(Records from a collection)
Segment Open
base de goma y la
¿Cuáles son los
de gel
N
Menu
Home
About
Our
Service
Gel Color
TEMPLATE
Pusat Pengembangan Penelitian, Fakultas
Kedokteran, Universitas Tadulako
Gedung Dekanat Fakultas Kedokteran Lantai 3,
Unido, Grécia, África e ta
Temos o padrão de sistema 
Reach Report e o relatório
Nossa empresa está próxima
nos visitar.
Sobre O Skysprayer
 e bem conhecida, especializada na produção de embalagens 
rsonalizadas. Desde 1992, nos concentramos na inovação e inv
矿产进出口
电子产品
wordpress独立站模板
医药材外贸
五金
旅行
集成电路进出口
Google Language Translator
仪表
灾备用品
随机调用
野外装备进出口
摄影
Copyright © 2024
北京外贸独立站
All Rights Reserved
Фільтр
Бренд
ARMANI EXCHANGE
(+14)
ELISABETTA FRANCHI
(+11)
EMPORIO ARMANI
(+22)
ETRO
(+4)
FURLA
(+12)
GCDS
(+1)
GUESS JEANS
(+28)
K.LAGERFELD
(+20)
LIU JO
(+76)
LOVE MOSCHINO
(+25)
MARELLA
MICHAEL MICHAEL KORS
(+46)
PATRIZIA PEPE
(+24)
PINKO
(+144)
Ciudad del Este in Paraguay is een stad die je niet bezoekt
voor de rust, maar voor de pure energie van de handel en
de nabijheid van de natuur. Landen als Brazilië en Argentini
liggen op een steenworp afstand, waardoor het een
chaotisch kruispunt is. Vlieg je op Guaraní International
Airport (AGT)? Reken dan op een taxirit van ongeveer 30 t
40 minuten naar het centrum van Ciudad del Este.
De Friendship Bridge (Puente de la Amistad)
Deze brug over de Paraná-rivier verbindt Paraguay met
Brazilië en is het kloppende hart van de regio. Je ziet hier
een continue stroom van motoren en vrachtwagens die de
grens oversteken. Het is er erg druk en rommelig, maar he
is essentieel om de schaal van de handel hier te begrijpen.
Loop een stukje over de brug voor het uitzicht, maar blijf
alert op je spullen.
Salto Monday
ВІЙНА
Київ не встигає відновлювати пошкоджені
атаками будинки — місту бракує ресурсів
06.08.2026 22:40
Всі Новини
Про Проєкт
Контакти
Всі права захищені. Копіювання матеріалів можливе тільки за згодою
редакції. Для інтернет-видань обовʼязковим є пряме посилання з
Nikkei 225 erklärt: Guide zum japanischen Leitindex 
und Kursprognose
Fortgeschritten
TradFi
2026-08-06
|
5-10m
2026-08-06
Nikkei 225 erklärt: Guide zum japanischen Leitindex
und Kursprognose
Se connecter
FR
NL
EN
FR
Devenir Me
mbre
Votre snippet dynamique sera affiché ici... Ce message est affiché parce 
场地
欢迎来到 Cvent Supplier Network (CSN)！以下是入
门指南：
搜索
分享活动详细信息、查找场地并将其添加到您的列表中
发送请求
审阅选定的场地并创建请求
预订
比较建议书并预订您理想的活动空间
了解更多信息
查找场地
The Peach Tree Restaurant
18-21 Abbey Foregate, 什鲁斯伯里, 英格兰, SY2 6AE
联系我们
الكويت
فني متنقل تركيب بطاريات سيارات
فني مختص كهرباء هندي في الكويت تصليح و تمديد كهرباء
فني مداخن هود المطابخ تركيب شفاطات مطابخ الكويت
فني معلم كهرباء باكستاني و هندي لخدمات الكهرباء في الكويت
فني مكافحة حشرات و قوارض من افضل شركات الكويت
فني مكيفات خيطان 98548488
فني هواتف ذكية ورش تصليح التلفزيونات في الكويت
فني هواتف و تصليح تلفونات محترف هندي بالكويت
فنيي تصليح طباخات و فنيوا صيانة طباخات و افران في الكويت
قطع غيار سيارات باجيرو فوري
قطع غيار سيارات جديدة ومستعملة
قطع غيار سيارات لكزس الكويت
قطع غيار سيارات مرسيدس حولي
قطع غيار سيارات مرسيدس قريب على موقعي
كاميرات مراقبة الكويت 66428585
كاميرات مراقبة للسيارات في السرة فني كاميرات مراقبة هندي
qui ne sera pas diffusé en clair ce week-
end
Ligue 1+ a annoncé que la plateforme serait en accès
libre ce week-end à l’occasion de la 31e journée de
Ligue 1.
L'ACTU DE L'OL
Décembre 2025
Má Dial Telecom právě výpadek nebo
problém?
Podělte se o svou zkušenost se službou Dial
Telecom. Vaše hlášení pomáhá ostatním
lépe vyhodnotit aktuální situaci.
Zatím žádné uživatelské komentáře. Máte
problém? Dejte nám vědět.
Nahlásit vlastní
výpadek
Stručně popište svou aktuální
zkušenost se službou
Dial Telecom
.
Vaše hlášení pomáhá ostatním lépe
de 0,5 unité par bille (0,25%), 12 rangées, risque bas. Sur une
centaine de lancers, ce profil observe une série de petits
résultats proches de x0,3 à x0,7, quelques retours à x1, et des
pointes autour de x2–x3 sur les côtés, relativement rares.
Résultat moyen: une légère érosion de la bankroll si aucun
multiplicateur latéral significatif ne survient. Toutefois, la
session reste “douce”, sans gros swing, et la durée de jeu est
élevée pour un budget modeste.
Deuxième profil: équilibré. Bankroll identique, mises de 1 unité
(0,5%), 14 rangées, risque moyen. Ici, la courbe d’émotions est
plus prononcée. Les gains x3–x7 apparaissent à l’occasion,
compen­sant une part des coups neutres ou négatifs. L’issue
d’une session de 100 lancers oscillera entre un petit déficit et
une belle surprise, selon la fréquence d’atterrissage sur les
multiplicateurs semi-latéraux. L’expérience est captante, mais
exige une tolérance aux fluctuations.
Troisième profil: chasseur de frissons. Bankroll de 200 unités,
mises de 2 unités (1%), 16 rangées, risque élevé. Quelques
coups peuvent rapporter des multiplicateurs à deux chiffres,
Segment Closed
WORK ORDER
Copy the data line for line, beginning with its very first line and stopping after the line that contains "Temos o padrão de sistema".

RESULT BELOW
base de goma y la
¿Cuáles son los
de gel
N
Menu
Home
About
Our
Service
Gel Color
TEMPLATE
Pusat Pengembangan Penelitian, Fakultas
Kedokteran, Universitas Tadulako
Gedung Dekanat Fakultas Kedokteran Lantai 3,
Unido, Grécia, África e ta
Temos o padrão de sistema 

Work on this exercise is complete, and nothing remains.